I'm trying to understand what happens when I store a pointer of different data type into char pointer. I understand everything except why these two lines:
…
char *cc;
long l;
…
cc = &l;
printf("\nc: %ld, cc: %u", *cc, cc);
are printing this:
c: 4294967211, cc: 591272048
instead of this->
c: 171 (0xAB), cc: 591272048?
Code:
#include <stdio.h>
int main()
{
char c = 65, *cc;
int i = 0x12345678;
long l = 0x12345AB;
float f = 3.14;
cc = &c;
printf("c: %c, cc: %u", *cc, cc);
cc = &i;
printf("\nc: %d, cc: %u", *cc, cc);
cc = &l;
printf("\nc: %ld, cc: %u", *cc, cc);
cc = &f;
printf("\nc: %f, cc: %u", *cc, cc);
}
Prints:
c: A, cc: 591272063
c: 120, cc: 591272056
c: 4294967211, cc: 591272048
c: 0.000000, cc: 4294967235
CodePudding user response:
You are invoking Undefined Behaviour, and get... undefined results! This can happen if on your target architecture:
- the
char
type is signed - the
int
type is 32 bits long - the
long
type is 64 bits long - endianness is little endian
- negative numbers use 2's complement representation
Then when executing
cc = &l;
printf("\nc: %ld, cc: %u", *cc, cc);
*cc
is the last byte of l
and is 0xAB
(or -85) it is promoted to the signed integer 0xFFFFFFAB. You already have a lot of unspecified behaviour until that point...
But when you use %ld
in printf, the program tries to read a little endian long when you only passed a char value which was promoted to int. The 32 highest order bits happen to be 0 here but that part is UB and anything could happen. But as a long, 0xFFFFFFAB
is indeed 4 294 967 211
But as you invoked UB, you cannot rely on that...
TL/DR: your code invokes Undefined Behaviour and result could be anything.
CodePudding user response:
There are many things wrong with this program; it contains multiple forms of undefined behavior. I recommend to start compiling with these settings: What compiler options are recommended for beginners learning C?
First of all, most of these pointer assignments are invalid C - you cannot assign a pointer to one type to a pointer of a different, non-compatible type in C (see C17 6.5.16.1 and 6.5.4). You must use an explicit cast:
cc = (char*)&i;
.
Second, it is undefined behavior to use one particular conversion specifier in printf
but pass a variable by a different type.

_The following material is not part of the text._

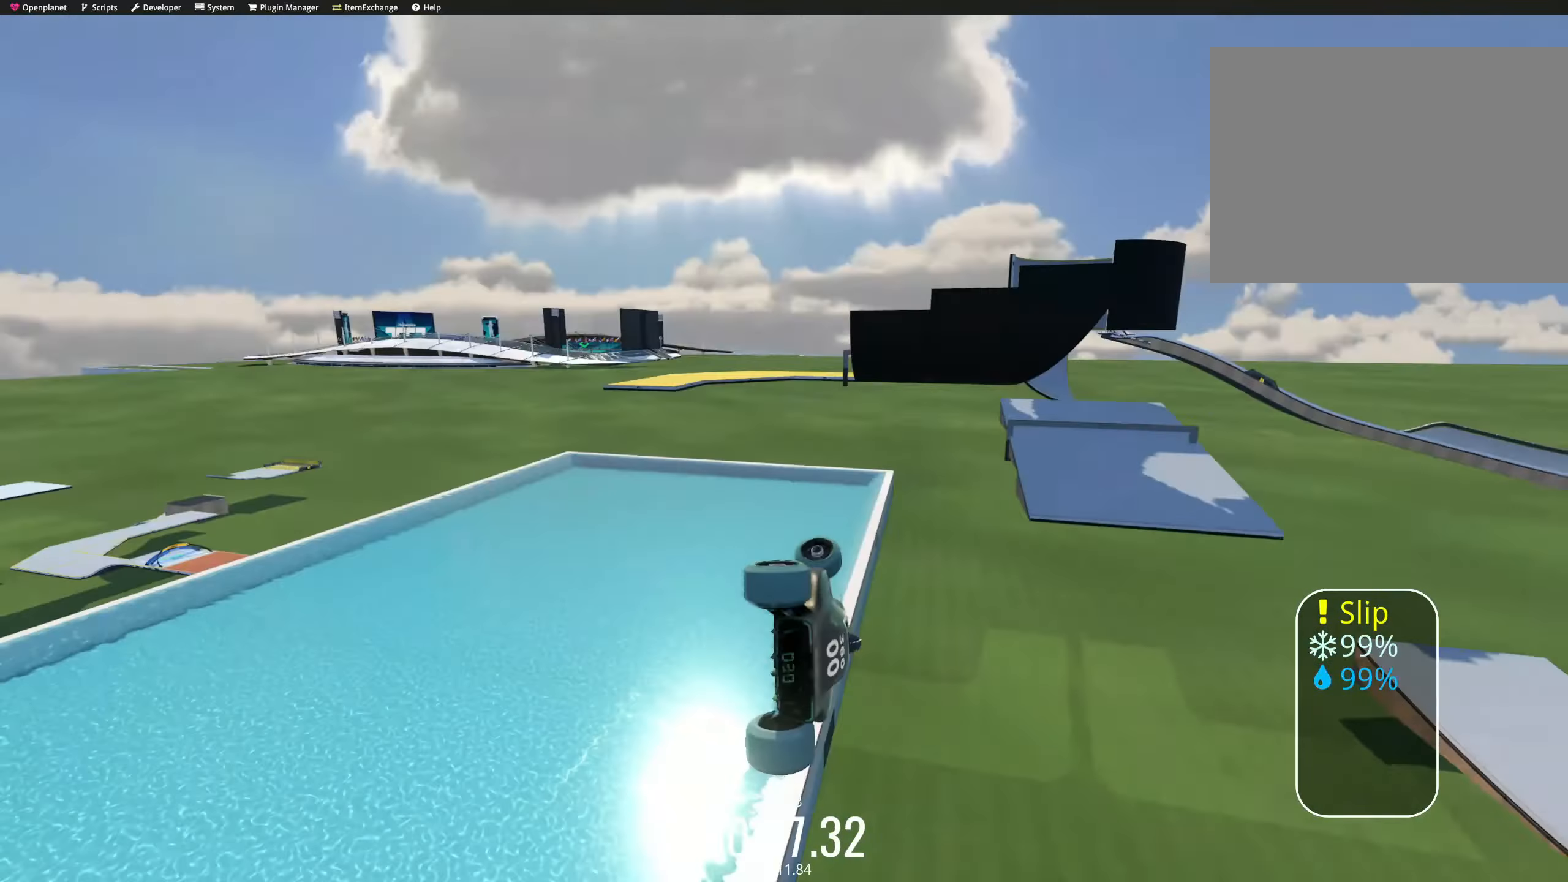
{"keys": ["left", "up"], "events": [[117, "left", "up"], [117, "right", "down"], [267, "down", "down"], [300, "left", "down"], [300, "right", "up"], [333, "down", "up"], [333, "left", "up"], [333, "right", "down"], [350, "down", "down"], [350, "left", "down"], [350, "right", "up"], [417, "down", "up"], [433, "down", "down"], [467, "down", "up"]]}
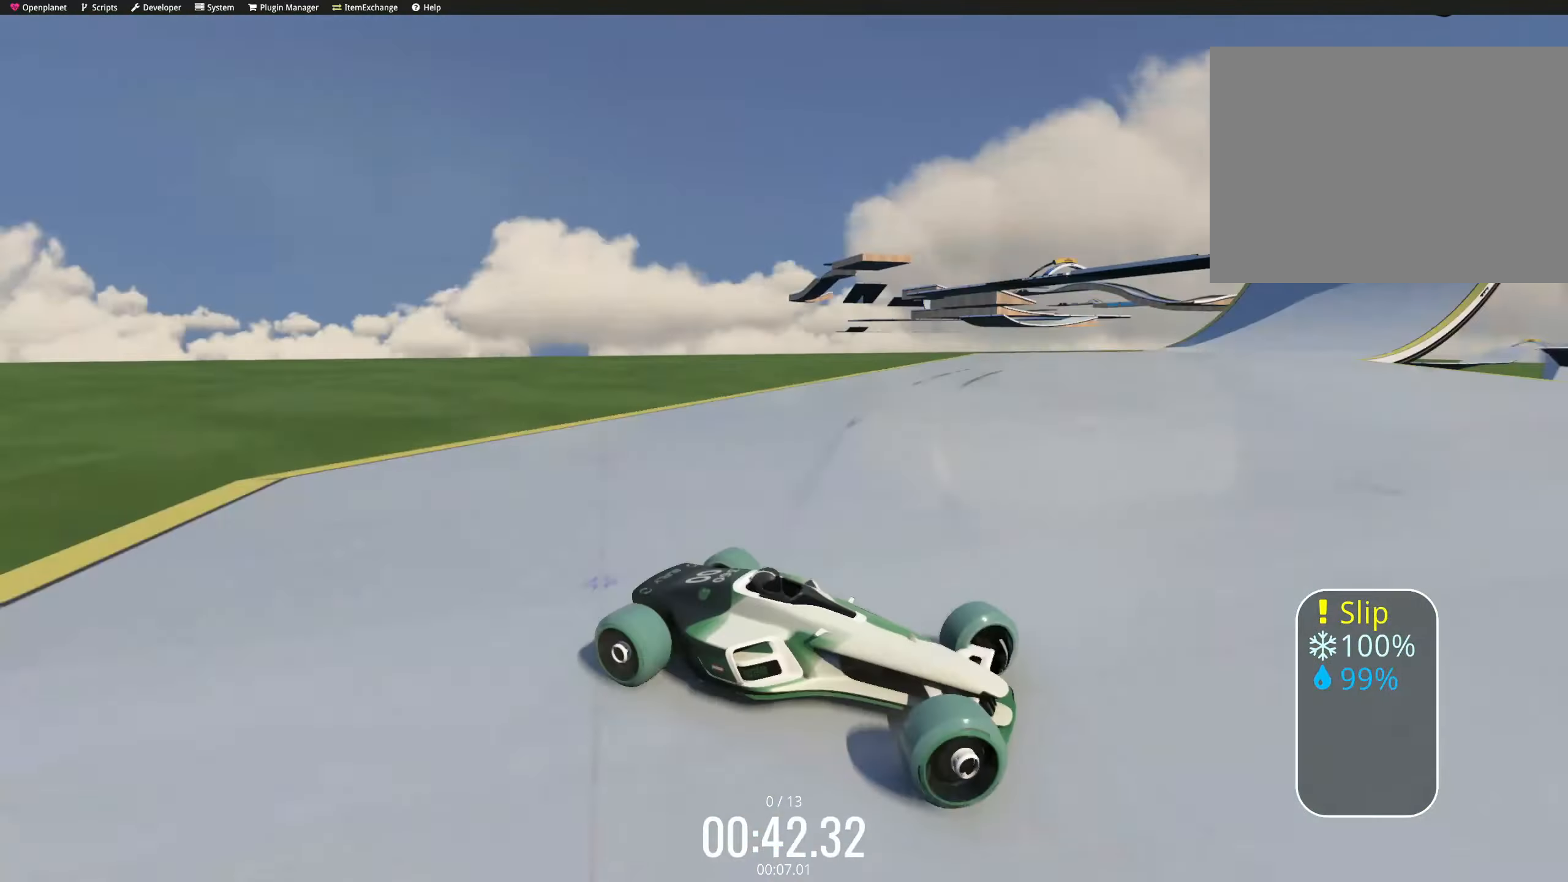
{"keys": ["left", "up"], "events": []}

Similarly, you must print pointers using %p
and you should cast the pointer to void*
before you print it.
You should always place \n
at the end of each printf
call since on line buffered systems, \n
is often used to flush stdout and make things appear on the screen.
After correcting most of these cases of invalid C/undefined behavior/bugs except for still using wrong conversion specifiers, the code looks like this:
#include <stdio.h>
int main (void)
{
char c = 65, *cc;
int i = 0x12345678;
long l = 0x12345AB;
float f = 3.14;
cc = &c;
printf("c: %c, cc: %p\n", *cc, (void*)cc);
cc = (char*)&i;
printf("c: %d, cc: %p\n", *cc, (void*)cc);
cc = (char*)&l;
printf("c: %ld, cc: %p\n", *cc, (void*)cc);
cc = (char*)&f;
printf("c: %f, cc: %p\n", *cc, (void*)cc);
}
This code still invokes undefined behavior, so you are not guaranteed to get any particular result. When I run it on gcc x86_64 Linux I get the same output as you do however.
If we try to reason what the compiler does here, then in all cases the character you pass to printf
gets implicitly promoted to int
. This is because printf
is a "variadic function" and these functions come with a special rule of implicit argument promotion called "the default argument promotions". Meaning you might as well type (int)*cc
and you would get the same results.
On a little endian computer as is the case here, the character pointer points at the least significant byte of the larger types. That is 0x78, 0xAB and so on.
Now as it happens, the char
type is problematic for doing hardware-related programming like this, because it has implementation-defined signedness. Meaning that a compiler can let it either have the range -128 to 127 (2's complement) or 0 to 255. In your case it picked the former. A constant like 0xAB when read through the char*
will get treated as a negative value -85.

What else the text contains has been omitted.